You’ll always be a little embarrassed
For the company’s engineers to really feel free, they all must be very comfortable with embarrassment. This is different from criminality or shame, but merely embarrassment of being unable to have seen the unseeable or even obvious, in retrospect. Engineers have no need for argument and Mark focuses on the bigger issues in devising the direction of the company. If the experiment isn’t especially dangerous, they’ll learn more than they’ll sacrifice.
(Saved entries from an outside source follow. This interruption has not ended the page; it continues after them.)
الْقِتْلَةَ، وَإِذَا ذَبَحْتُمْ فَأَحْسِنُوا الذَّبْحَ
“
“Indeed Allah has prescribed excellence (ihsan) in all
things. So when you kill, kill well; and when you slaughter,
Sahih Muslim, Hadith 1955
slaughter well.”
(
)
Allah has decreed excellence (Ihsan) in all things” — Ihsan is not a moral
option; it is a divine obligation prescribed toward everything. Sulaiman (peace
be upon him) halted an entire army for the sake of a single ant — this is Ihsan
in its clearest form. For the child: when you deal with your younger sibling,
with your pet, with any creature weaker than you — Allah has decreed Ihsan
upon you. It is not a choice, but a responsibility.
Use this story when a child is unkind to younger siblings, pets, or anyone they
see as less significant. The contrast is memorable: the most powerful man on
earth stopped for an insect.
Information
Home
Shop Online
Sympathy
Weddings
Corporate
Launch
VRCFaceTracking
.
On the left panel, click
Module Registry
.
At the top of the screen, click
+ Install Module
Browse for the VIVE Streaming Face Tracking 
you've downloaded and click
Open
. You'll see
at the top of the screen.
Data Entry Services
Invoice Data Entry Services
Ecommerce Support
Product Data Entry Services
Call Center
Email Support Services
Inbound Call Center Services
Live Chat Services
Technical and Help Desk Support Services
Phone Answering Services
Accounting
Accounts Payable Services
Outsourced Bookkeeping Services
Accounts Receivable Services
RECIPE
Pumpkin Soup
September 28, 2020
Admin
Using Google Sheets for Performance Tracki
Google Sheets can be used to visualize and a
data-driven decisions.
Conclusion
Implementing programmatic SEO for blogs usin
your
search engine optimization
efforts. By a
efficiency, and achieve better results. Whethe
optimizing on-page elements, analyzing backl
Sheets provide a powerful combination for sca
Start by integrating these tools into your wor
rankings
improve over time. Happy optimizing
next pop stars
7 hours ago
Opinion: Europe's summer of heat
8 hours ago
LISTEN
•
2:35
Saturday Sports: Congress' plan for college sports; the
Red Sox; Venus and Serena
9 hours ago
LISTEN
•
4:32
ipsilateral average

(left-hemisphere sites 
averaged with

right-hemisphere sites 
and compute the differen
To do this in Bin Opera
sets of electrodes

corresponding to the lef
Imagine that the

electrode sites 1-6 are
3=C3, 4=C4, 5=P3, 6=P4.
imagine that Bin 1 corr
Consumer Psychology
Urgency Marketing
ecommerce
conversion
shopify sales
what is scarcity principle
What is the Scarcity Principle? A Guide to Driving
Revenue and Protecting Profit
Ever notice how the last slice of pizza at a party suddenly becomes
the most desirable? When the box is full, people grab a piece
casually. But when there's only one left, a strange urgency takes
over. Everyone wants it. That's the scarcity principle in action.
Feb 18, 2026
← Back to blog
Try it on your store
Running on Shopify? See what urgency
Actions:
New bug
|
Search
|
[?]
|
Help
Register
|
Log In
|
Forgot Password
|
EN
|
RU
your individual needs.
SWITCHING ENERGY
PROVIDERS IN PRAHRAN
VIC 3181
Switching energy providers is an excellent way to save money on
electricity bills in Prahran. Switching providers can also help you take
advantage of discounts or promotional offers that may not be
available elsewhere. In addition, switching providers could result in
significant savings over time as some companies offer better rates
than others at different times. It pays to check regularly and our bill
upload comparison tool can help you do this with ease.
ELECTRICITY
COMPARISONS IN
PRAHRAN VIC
Hoffman reiterates his notion of embarrassment, but also informs us we’ll always be a little embarrassed because nothing is ever perfect. Even if you’re scaling up into 1 billion users, you’ll always get a little embarrassed, and it’s a good thing. No one is immune to fear of failure, but Zuckerberg is negotiating away from it by valuing opportunity. He cares more about making the most of their circumstance––more than the possibility of messing up every once in awhile.
Use campaign experiments on AdWords
If you’re using Google AdWords, for example, indulge yourself in a campaign experiment. Collect enough data for a few inferences or even ingest a few suggestions from the Analytics, if you’ve enabled them. Adjust a new feature in order to find out whether you are missing out on an optimizing variance. And finally, let yourself be embarrassed by anything you never saw before and let it motivate you so you’ll be as vigilant as you can as you move on.